Opinión

Salvemos lo rural

Cuando la pasada semana escribía con dolor, al contemplar el incendio que asolaba el Parque Natural da Serra do Xurés, no podía imaginar la catástrofe incendiaria que se estaba anunciando. Las provincias de Lugo y Ourense acogen en sus territorios las mayores extensiones de espacios protegidos de Galicia. De las cinco Reservas de la Biosfera gallegas, tres son lucenses y una ourensana, la otra coruñesa. A ellas hay que sumar territorios tan interesantes como la Ribeira Sacra, O Ribeiro, A Limia, A Veiga de Ponteliñares, el Macizo Central, O invernadeiro, Rozabales, a Serra da Enciña da Lastra, Pena Trevinca, a Serra do Xistral, a Mariña lucense, o Caurel, el territorio de Loio-Ruxidoira en tierras de Paradela… 
Al abrir la espita de la memoria, al recorrer A Coruña o seguir los movimientos del fuego bajando por el Condado hasta Vigo, se me agolpan los nombres con las imágenes de miles de rincones, ríos, pasos, humedales, fragas y bosques, soutos, carballeiras, amieirais, bidueirais, teixidos… Y en cientos de ocasiones, al pasar por ellos, tengo la sensación de caminar dialogando con las gentes antiguas, quienes sembraron los prados y montes de castros y castillos, de ermitas, de caldas y de aldeas cuyas raíces son tan profundas como el amor con el que las construyeron.
Nuestra geografía rural está detenida en un fotograma del tiempo. Los senderos ascendieron a corredoiras. Las corredoiras se hicieron caminos. Sobre los caminos se abrieron paso las carreteras y todas ellas siguen cosiendo los mismos destinos de los primeros andariegos. Pero muchísimas aldeas se han vuelto ruinas y canciones para el olvido. Los prados no sueñan cosechas y las masas forestales tiemblan ante la caída de un rayo o la visita de un pirómano.

ENTRADAS EXTRAÍDAS:
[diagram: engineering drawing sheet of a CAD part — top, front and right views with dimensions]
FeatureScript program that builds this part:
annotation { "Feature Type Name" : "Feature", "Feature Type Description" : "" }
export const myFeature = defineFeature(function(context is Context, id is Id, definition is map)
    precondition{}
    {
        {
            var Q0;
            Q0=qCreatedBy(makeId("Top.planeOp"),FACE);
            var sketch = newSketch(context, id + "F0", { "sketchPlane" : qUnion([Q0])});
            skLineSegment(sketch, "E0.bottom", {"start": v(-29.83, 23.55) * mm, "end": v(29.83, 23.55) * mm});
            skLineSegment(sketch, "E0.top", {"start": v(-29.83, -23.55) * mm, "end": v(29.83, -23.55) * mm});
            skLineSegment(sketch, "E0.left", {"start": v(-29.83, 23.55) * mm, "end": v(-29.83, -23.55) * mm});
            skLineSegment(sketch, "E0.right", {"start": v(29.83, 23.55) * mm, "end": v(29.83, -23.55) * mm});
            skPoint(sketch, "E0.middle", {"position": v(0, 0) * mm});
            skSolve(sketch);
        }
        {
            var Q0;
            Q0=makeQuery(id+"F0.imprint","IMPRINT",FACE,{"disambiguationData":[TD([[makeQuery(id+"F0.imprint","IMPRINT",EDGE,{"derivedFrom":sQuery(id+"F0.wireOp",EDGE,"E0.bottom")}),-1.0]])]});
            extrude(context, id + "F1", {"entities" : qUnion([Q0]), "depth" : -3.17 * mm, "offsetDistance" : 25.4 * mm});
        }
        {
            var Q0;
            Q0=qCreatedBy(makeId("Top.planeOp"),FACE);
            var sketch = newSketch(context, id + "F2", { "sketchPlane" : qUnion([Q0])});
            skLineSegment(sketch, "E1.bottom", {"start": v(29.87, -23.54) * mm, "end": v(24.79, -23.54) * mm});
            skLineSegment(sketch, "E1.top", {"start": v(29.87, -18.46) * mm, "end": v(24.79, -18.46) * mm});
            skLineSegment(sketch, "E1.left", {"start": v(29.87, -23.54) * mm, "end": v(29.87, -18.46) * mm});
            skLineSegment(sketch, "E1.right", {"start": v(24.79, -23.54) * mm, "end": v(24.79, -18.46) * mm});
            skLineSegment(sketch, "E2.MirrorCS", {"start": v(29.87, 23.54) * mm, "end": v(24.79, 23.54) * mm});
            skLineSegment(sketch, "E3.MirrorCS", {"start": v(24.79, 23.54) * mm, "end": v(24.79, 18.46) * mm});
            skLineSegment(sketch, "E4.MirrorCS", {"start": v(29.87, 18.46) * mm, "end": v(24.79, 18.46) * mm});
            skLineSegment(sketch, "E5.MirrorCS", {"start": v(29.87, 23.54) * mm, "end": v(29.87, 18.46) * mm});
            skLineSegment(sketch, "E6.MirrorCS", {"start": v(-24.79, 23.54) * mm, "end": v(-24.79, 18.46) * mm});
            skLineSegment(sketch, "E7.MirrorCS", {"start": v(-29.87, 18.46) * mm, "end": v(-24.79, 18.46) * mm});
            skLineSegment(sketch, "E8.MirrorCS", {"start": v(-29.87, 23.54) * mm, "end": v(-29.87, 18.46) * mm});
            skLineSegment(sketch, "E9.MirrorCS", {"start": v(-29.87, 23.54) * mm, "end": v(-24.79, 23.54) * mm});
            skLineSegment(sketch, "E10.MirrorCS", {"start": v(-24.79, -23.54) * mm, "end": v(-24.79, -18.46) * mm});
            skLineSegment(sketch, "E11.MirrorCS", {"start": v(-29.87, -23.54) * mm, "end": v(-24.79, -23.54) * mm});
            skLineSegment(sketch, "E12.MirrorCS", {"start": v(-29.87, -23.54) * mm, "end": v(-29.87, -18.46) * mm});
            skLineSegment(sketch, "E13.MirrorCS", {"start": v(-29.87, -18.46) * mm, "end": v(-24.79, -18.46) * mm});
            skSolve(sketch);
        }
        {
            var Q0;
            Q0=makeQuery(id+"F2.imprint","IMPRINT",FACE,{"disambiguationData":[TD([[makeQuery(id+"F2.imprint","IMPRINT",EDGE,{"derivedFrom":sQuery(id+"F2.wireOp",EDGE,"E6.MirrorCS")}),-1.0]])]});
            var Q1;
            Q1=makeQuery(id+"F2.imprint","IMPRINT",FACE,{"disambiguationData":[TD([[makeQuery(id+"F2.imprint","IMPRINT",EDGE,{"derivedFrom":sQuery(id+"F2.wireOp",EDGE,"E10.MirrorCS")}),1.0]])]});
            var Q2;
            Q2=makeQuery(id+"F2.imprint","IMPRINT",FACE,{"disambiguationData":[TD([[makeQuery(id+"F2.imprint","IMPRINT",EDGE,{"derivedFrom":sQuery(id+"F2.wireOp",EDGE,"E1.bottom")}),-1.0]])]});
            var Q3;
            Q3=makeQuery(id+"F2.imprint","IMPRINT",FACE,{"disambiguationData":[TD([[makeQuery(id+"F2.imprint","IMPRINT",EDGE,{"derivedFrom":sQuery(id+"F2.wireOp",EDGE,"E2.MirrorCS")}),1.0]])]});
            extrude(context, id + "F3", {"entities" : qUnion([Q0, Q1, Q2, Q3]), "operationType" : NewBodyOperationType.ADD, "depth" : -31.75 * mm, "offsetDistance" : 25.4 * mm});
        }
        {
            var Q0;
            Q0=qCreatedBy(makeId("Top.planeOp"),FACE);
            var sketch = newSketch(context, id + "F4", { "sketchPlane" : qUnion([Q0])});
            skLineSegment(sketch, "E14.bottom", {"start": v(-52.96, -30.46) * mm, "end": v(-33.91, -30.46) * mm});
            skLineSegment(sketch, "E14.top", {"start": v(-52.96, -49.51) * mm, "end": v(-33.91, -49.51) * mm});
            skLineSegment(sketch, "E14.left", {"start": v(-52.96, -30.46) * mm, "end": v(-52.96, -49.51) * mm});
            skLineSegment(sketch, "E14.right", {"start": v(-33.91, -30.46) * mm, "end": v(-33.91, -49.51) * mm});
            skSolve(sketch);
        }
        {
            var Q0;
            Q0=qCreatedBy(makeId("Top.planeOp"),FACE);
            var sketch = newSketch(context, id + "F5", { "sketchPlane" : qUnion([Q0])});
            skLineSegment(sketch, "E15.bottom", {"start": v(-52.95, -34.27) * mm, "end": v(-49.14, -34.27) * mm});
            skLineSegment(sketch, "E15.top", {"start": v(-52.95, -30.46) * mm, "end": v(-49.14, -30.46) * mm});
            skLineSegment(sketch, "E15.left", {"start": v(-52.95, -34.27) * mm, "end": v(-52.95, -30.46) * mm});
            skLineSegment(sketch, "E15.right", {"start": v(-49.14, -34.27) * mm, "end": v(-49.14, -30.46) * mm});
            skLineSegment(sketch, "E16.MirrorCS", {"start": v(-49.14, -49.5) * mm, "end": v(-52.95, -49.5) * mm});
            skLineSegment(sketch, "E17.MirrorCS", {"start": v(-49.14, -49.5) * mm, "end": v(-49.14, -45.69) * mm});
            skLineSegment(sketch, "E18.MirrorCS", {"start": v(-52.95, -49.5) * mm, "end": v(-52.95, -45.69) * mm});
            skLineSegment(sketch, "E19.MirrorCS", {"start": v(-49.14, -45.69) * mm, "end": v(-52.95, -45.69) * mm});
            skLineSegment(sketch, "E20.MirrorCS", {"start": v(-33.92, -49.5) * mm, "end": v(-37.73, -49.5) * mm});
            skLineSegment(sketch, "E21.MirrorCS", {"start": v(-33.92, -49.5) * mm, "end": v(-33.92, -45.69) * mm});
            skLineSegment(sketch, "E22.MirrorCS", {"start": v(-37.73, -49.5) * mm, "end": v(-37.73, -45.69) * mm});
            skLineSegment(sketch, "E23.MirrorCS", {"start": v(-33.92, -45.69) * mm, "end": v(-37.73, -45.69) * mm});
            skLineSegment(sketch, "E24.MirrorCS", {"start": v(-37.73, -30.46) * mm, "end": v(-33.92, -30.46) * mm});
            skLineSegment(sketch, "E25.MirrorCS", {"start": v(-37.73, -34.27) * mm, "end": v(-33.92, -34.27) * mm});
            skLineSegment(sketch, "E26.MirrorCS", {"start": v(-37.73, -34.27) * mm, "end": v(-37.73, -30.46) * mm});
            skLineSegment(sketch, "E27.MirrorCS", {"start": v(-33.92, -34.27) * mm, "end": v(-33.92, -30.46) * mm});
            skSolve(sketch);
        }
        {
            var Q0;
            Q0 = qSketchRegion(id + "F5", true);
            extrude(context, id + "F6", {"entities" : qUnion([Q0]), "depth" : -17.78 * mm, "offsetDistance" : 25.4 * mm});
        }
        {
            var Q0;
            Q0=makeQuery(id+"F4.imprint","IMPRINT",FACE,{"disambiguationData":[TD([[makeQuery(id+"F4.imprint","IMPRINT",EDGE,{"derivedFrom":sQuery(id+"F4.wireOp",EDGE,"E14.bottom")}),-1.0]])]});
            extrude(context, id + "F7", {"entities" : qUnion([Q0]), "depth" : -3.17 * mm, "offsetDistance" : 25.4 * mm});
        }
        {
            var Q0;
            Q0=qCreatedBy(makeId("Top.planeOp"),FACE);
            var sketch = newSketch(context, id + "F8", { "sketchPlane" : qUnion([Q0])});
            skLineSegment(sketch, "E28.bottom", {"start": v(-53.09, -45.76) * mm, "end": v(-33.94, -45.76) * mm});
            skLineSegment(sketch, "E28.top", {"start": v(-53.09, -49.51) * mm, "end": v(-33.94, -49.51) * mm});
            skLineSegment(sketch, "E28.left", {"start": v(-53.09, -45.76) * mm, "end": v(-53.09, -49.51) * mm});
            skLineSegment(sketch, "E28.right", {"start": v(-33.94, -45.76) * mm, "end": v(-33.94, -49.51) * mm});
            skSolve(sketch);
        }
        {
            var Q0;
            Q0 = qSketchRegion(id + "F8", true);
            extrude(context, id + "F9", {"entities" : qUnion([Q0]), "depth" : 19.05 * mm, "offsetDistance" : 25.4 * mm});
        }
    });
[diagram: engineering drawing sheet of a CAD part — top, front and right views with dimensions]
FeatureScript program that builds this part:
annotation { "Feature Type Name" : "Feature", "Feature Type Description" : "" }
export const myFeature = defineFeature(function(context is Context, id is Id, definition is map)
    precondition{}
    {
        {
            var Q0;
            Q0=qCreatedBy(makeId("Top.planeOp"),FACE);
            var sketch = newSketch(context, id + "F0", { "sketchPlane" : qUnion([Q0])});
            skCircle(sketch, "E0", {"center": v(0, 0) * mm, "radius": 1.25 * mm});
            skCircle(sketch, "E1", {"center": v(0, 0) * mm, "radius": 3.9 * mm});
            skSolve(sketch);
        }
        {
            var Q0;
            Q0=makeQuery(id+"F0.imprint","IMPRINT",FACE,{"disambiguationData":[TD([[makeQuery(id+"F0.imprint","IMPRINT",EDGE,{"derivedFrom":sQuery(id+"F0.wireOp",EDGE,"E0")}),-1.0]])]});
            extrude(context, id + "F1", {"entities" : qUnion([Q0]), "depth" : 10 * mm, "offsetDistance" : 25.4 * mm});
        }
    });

PREGUNTAS DE ESTUDIO:
**A.** Reproduce el fragmento del artículo sobre el medio rural gallego que empieza con "Nuestra geografía rural" y sigue hasta "de un pirómano.", reemplazando "corredoiras" por "veredas".
**B.** Responde estas preguntas a partir del artículo sobre el medio rural gallego.
(i) ¿Qué parque natural ardía la semana anterior a la escritura del artículo?
(ii) ¿Cuántas Reservas de la Biosfera tiene Galicia?
(iii) ¿En qué se hicieron las corredoiras?
El listado es un material aparte, independiente del artículo.

RESULTADOS EN ORDEN:
**A.**
Nuestra geografía rural está detenida en un fotograma del tiempo. Los senderos ascendieron a veredas. Las veredas se hicieron caminos. Sobre los caminos se abrieron paso las carreteras y todas ellas siguen cosiendo los mismos destinos de los primeros andariegos. Pero muchísimas aldeas se han vuelto ruinas y canciones para el olvido. Los prados no sueñan cosechas y las masas forestales tiemblan ante la caída de un rayo o la visita de un pirómano.

**B.**
(i) El Parque Natural da Serra do Xurés.
(ii) Cinco.
(iii) En caminos.